Tuesday, May 5, 2009

Is There a Soul Mate for Everyone?

Although I am playing the numbers game as far as dating, I have not had that many serious relationships. I have been in love many times, but I do not ever recall thinking that I'd found my "Soul Mate" until my last relationship.

As awful as some aspects of that relationship were, I remembered thinking that I had never been happier. It was not about love or sex, but the sense of familiarity and comfort that peaked and never dwindled over such a long period of time. There was an intimacy that went beyond the physical and it is hard for me, even now, to put it in a category with any other relationship. I still believe that relationship helped define me as a person more so than any other.

So when it does not work out with your "Soul Mate" what do you do? Since you can not just shrivel up and die or give up, you have to keep going. I believe that there is a such thing as a "Soul Mate" and that they are made perfectly for you. There is not even the slightest alteration or persuasion that is necessary when dealing with them. There is growth, and love, and you overcome challenges together.

What I can now appreciate about that relationship is that it helped me define the things that constitute being my "Soul Mate". And where I used to focus on all of the things that bonded us together, it was really the things that broke us apart that needed to be noted. Those little things were not so small. In fact, they were big enough to break us away from each other. They were the very indicators that he was NOT my "Soul Mate". Close...but not quite. After many years of holding those characteristics close to me, I realize it is time to let them go in order to get the whole package from someone else. See, it's knowing that someone can come so close that reinforces my belief that if you hold out for who is right for you, you can have the happiness you want. If you occupy your time with someone who you know is not the one, you may never find out if it gets any better.

I am not saying to jump ship at the first sign of trouble, but there are some things that we know can not be changed. There are words that can not be unspoken and deeds that can not be undone. And even when those things happen, we may be inclined to hang on because it may be the closest thing to our ideal person that we've ever come across. And who knows, given some time and space, you may still end up with that person, but you should not have to force it take any abuse for that to happen. Finding your "Soul Mate" should be a beautiful thing for those who are looking for it...for those who believe.
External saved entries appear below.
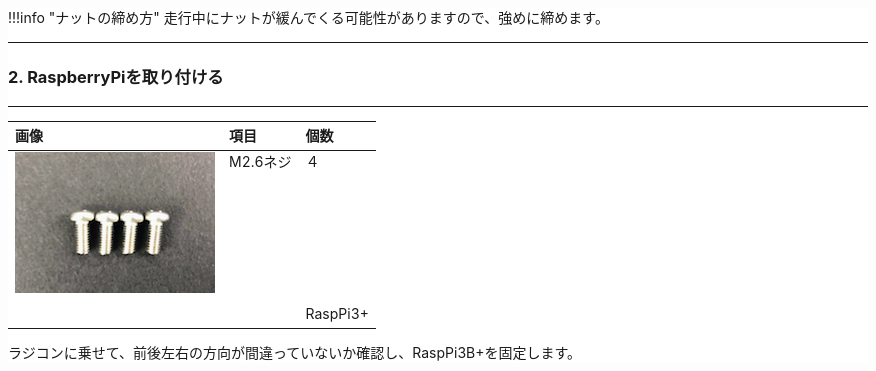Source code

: !!!info "ナットの締め方"
	走行中にナットが緩んでくる可能性がありますので、強めに締めます。


<hr>

### 2. RaspberryPiを取り付ける

<hr>


|画像|項目|個数|
|:--|:--|:--|
|![](./img/screw004.png)|M2.6ネジ|４|
|||RaspPi3+|1|

ラジコンに乗せて、前後左右の方向が間違っていないか確認し、RaspPi3B+を固定します。
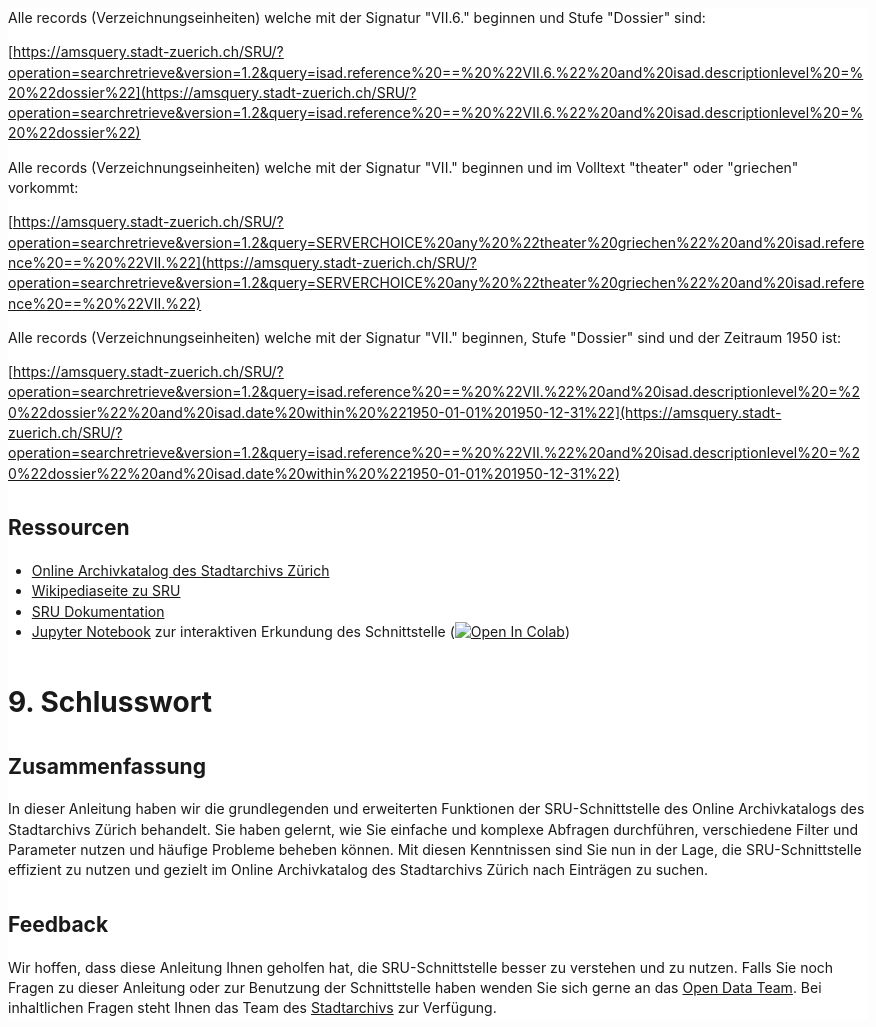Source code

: 
Alle records (Verzeichnungseinheiten) welche mit der Signatur "VII.6." beginnen und Stufe "Dossier" sind:

[https://amsquery.stadt-zuerich.ch/SRU/?operation=searchretrieve&version=1.2&query=isad.reference%20==%20%22VII.6.%22%20and%20isad.descriptionlevel%20=%20%22dossier%22](https://amsquery.stadt-zuerich.ch/SRU/?operation=searchretrieve&version=1.2&query=isad.reference%20==%20%22VII.6.%22%20and%20isad.descriptionlevel%20=%20%22dossier%22)


Alle records (Verzeichnungseinheiten) welche mit der Signatur "VII." beginnen und im Volltext "theater" oder "griechen" vorkommt:

[https://amsquery.stadt-zuerich.ch/SRU/?operation=searchretrieve&version=1.2&query=SERVERCHOICE%20any%20%22theater%20griechen%22%20and%20isad.reference%20==%20%22VII.%22](https://amsquery.stadt-zuerich.ch/SRU/?operation=searchretrieve&version=1.2&query=SERVERCHOICE%20any%20%22theater%20griechen%22%20and%20isad.reference%20==%20%22VII.%22)


Alle records (Verzeichnungseinheiten) welche mit der Signatur "VII." beginnen, Stufe "Dossier" sind und der Zeitraum 1950 ist:

[https://amsquery.stadt-zuerich.ch/SRU/?operation=searchretrieve&version=1.2&query=isad.reference%20==%20%22VII.%22%20and%20isad.descriptionlevel%20=%20%22dossier%22%20and%20isad.date%20within%20%221950-01-01%201950-12-31%22](https://amsquery.stadt-zuerich.ch/SRU/?operation=searchretrieve&version=1.2&query=isad.reference%20==%20%22VII.%22%20and%20isad.descriptionlevel%20=%20%22dossier%22%20and%20isad.date%20within%20%221950-01-01%201950-12-31%22)


## Ressourcen

- [Online Archivkatalog des Stadtarchivs Zürich](https://amsquery.stadt-zuerich.ch/suchinfo.aspx)
- [Wikipediaseite zu SRU](https://de.wikipedia.org/wiki/Search/Retrieve_via_URL)
- [SRU Dokumentation](https://www.loc.gov/standards/sru/sru-2-0.html)
- [Jupyter Notebook](files/SRU_Beispiele.ipynb) zur interaktiven Erkundung des Schnittstelle ([![Open In Colab](https://colab.research.google.com/assets/colab-badge.svg)](https://colab.research.google.com/github/opendatazurich/sar-sru-api/blob/main/files/SRU_Beispiele.ipynb))

# 9. Schlusswort

## Zusammenfassung

In dieser Anleitung haben wir die grundlegenden und erweiterten Funktionen der SRU-Schnittstelle des Online Archivkatalogs des Stadtarchivs Zürich behandelt. Sie haben gelernt, wie Sie einfache und komplexe Abfragen durchführen, verschiedene Filter und Parameter nutzen und häufige Probleme beheben können. Mit diesen Kenntnissen sind Sie nun in der Lage, die SRU-Schnittstelle effizient zu nutzen und gezielt im Online Archivkatalog des Stadtarchivs Zürich nach Einträgen zu suchen.

## Feedback

Wir hoffen, dass diese Anleitung Ihnen geholfen hat, die SRU-Schnittstelle besser zu verstehen und zu nutzen. Falls Sie noch Fragen zu dieser Anleitung oder zur Benutzung der Schnittstelle haben wenden Sie sich gerne an das [Open Data Team](https://www.stadt-zuerich.ch/portal/de/index/ogd/kontakt.html). Bei inhaltlichen Fragen steht Ihnen das Team des [Stadtarchivs](https://www.stadt-zuerich.ch/content/prd/de/index/stadtarchiv/ueber_uns/kontakt.html) zur Verfügung.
As humans, we should be ever changing and always learning. That includes our souls. We need different things at different times in our lives. The person we choose to spend our lives with, the person who is made perfectly for us, will be changing and growing with us. We will not outgrow them or take them for granted. They will not just be the closest thing we've come across. And because of the bumps and bruises of the past, we will be appreciative and welcoming when they come into our lives. We will know them when we see them and there will be no question. And because their role is so important, it may take lots of patience. After all, it's their experiences in life that will make them perfect for you and they may not have learned all that they need to know in order to be perfect for you yet. The waiting is the toughest part, but there is no rushing perfection if you truly believe your "Soul Mate" is out there. And I do believe that there is a "Soul Mate" for everyone. So be patient in your pursuit and humble in your acceptance and know they are out there and made perfectly for you.